GIVEN REQUEST A: List the specific things that the text on bow stabilizers names as following the same physics of classical mechanics.

SELECTED TEXT:
The physics of classical mechanics are exactly the same for recurve bows, compound bows, baseball bats, tennis rackets, golf clubs, cars, human bodies and everything else.

Stabilizer bars function by adding angular inertia to the bow by placing a mass at the end of a rod. The mass of the rod is also important but the ideal stabilizer bar of a given total mass will minimize the mass of the rod and maximize the mass at the end of the rod to the extent that the materials used to construct the rod will permit. It is also important to realize that stabilizers add very little angular inertia for movements rotating around the long axis of the rod, that is canting the bow to the left or to the right with respect to a rod oriented to the front or the back of the bow.

If we consider only the mass on the end of the rod, then the angular inertia, I, of that mass is I = mr**2 where r is the length of the rod and inertia is proportional to the square of that distance. As an example, 1oz added to the end of a 36" long rod sticking out the front of the bow adds the same amount of angular inertia as a 9oz mass added to the end of a 12" rod sticking out the back of the bow.

GIVEN REQUEST B: Rewrite the herbarium records with "collectors" swapped for "gathered by" and everything else unchanged, leaving out the pictures.

[Stored entries]
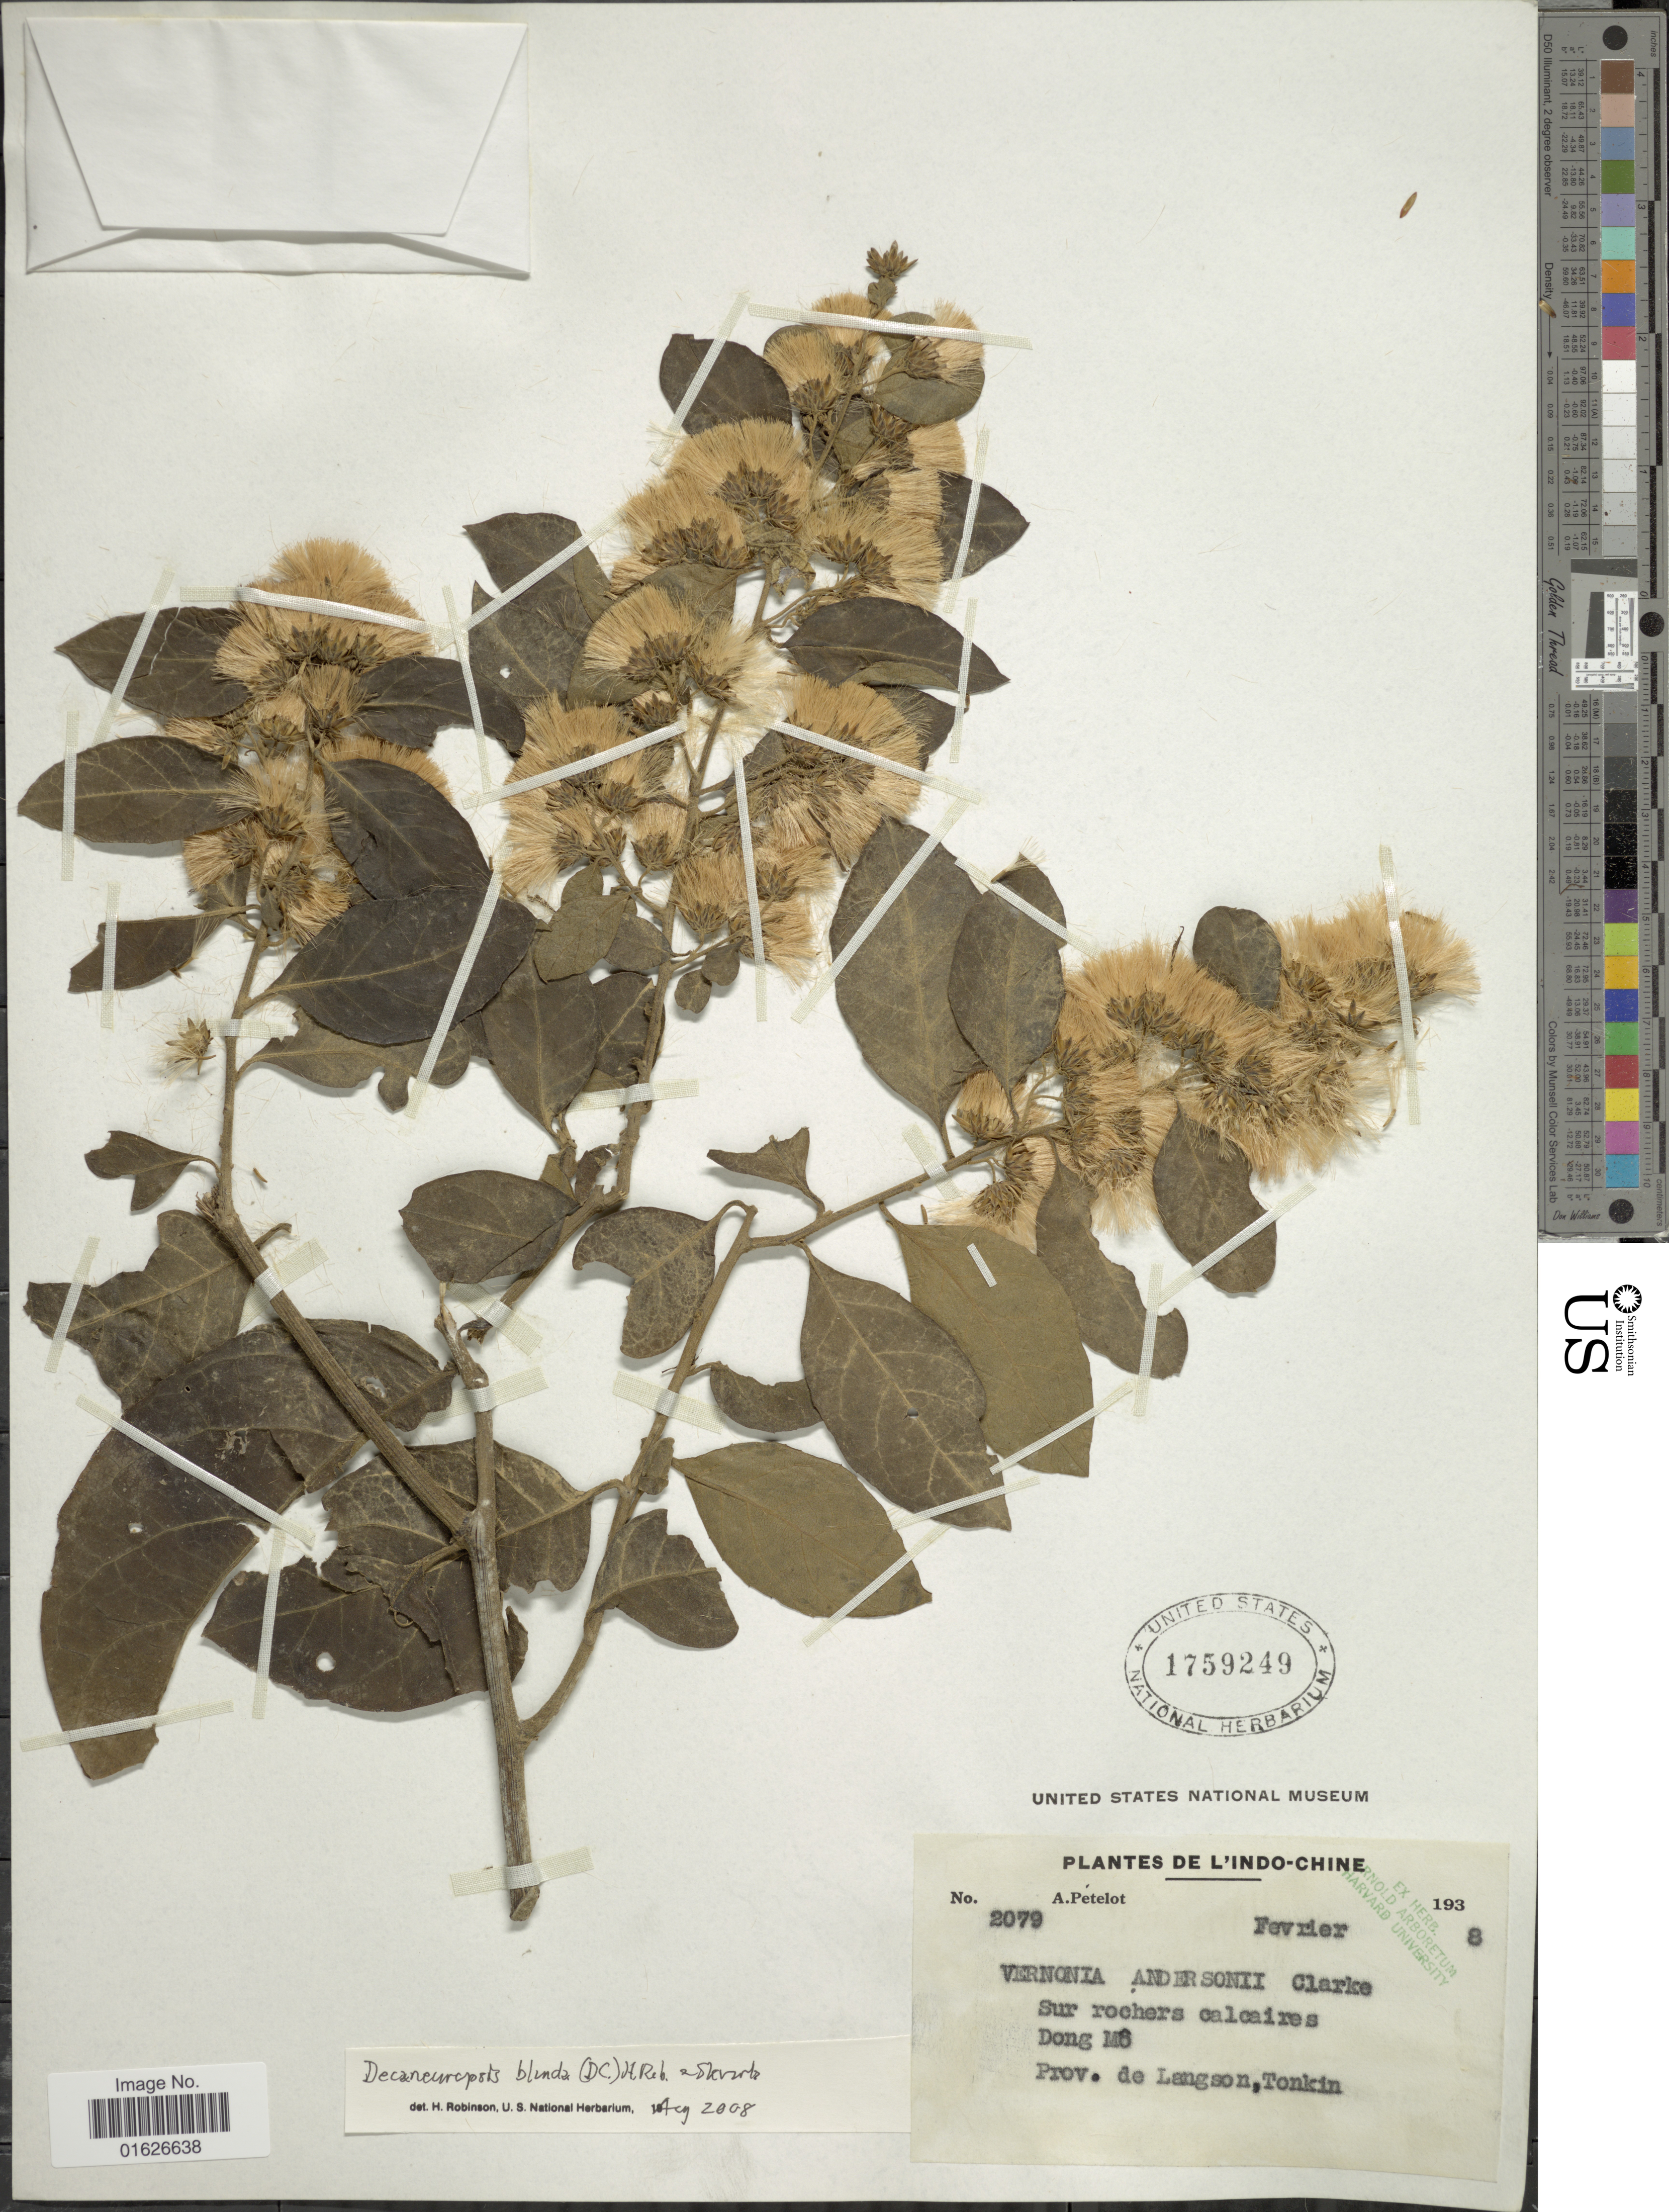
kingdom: Plantae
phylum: Tracheophyta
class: Magnoliopsida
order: Asterales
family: Asteraceae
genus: Decaneuropsis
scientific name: Decaneuropsis andersonii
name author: (C.B. Clarke) H. Rob. & Skvarla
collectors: A. Petelot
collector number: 2079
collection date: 1938-02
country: Vietnam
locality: L' Indo - Chine, sur rochers calcaires Dong Mo, Prov. de Langson,Tonkin.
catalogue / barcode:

CORRECT OUTPUT A: recurve bows, compound bows, baseball bats, tennis rackets, golf clubs, cars, human bodies

CORRECT OUTPUT B:
kingdom: Plantae
phylum: Tracheophyta
class: Magnoliopsida
order: Asterales
family: Asteraceae
genus: Decaneuropsis
scientific name: Decaneuropsis andersonii
name author: (C.B. Clarke) H. Rob. & Skvarla
gathered by: A. Petelot
collector number: 2079
collection date: 1938-02
country: Vietnam
locality: L' Indo - Chine, sur rochers calcaires Dong Mo, Prov. de Langson,Tonkin.
catalogue / barcode:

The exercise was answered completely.